Recorded data
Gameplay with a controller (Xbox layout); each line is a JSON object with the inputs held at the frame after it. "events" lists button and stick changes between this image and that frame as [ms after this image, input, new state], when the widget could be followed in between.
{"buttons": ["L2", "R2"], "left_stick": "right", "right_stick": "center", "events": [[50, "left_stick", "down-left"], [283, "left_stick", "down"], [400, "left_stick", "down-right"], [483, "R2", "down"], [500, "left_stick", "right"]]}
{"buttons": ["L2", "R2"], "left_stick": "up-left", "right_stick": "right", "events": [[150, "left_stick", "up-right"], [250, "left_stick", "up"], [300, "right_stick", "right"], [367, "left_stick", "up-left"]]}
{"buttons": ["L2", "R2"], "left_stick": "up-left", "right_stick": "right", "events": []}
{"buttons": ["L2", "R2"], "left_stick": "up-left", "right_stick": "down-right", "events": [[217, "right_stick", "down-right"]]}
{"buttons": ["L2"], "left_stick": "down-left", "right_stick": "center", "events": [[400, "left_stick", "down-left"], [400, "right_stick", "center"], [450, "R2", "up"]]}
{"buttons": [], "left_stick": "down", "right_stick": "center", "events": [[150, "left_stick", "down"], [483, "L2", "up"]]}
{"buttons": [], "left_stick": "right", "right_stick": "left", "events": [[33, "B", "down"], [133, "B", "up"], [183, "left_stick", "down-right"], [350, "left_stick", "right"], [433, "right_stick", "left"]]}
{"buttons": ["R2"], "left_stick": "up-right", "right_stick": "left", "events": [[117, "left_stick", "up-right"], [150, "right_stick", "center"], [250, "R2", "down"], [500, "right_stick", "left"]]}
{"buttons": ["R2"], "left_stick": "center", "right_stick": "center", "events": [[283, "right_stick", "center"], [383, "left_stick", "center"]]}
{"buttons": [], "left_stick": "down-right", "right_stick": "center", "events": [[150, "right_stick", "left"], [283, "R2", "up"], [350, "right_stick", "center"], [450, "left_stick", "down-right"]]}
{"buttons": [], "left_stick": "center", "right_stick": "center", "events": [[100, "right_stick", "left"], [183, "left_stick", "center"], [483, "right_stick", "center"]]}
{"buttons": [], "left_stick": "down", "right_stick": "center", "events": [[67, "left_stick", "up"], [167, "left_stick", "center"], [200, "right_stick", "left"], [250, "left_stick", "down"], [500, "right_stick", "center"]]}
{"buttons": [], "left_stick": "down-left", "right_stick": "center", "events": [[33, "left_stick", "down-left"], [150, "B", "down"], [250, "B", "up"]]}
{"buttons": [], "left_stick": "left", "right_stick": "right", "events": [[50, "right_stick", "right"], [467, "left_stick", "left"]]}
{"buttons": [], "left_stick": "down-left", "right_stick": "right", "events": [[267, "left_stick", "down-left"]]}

PROBLEM DETAILS>
Return all of the data above verbatim.

ANSWER TO THE PROBLEM>
Gameplay with a controller (Xbox layout); each line is a JSON object with the inputs held at the frame after it. "events" lists button and stick changes between this image and that frame as [ms after this image, input, new state], when the widget could be followed in between.
{"buttons": ["L2", "R2"], "left_stick": "right", "right_stick": "center", "events": [[50, "left_stick", "down-left"], [283, "left_stick", "down"], [400, "left_stick", "down-right"], [483, "R2", "down"], [500, "left_stick", "right"]]}
{"buttons": ["L2", "R2"], "left_stick": "up-left", "right_stick": "right", "events": [[150, "left_stick", "up-right"], [250, "left_stick", "up"], [300, "right_stick", "right"], [367, "left_stick", "up-left"]]}
{"buttons": ["L2", "R2"], "left_stick": "up-left", "right_stick": "right", "events": []}
{"buttons": ["L2", "R2"], "left_stick": "up-left", "right_stick": "down-right", "events": [[217, "right_stick", "down-right"]]}
{"buttons": ["L2"], "left_stick": "down-left", "right_stick": "center", "events": [[400, "left_stick", "down-left"], [400, "right_stick", "center"], [450, "R2", "up"]]}
{"buttons": [], "left_stick": "down", "right_stick": "center", "events": [[150, "left_stick", "down"], [483, "L2", "up"]]}
{"buttons": [], "left_stick": "right", "right_stick": "left", "events": [[33, "B", "down"], [133, "B", "up"], [183, "left_stick", "down-right"], [350, "left_stick", "right"], [433, "right_stick", "left"]]}
{"buttons": ["R2"], "left_stick": "up-right", "right_stick": "left", "events": [[117, "left_stick", "up-right"], [150, "right_stick", "center"], [250, "R2", "down"], [500, "right_stick", "left"]]}
{"buttons": ["R2"], "left_stick": "center", "right_stick": "center", "events": [[283, "right_stick", "center"], [383, "left_stick", "center"]]}
{"buttons": [], "left_stick": "down-right", "right_stick": "center", "events": [[150, "right_stick", "left"], [283, "R2", "up"], [350, "right_stick", "center"], [450, "left_stick", "down-right"]]}
{"buttons": [], "left_stick": "center", "right_stick": "center", "events": [[100, "right_stick", "left"], [183, "left_stick", "center"], [483, "right_stick", "center"]]}
{"buttons": [], "left_stick": "down", "right_stick": "center", "events": [[67, "left_stick", "up"], [167, "left_stick", "center"], [200, "right_stick", "left"], [250, "left_stick", "down"], [500, "right_stick", "center"]]}
{"buttons": [], "left_stick": "down-left", "right_stick": "center", "events": [[33, "left_stick", "down-left"], [150, "B", "down"], [250, "B", "up"]]}
{"buttons": [], "left_stick": "left", "right_stick": "right", "events": [[50, "right_stick", "right"], [467, "left_stick", "left"]]}
{"buttons": [], "left_stick": "down-left", "right_stick": "right", "events": [[267, "left_stick", "down-left"]]}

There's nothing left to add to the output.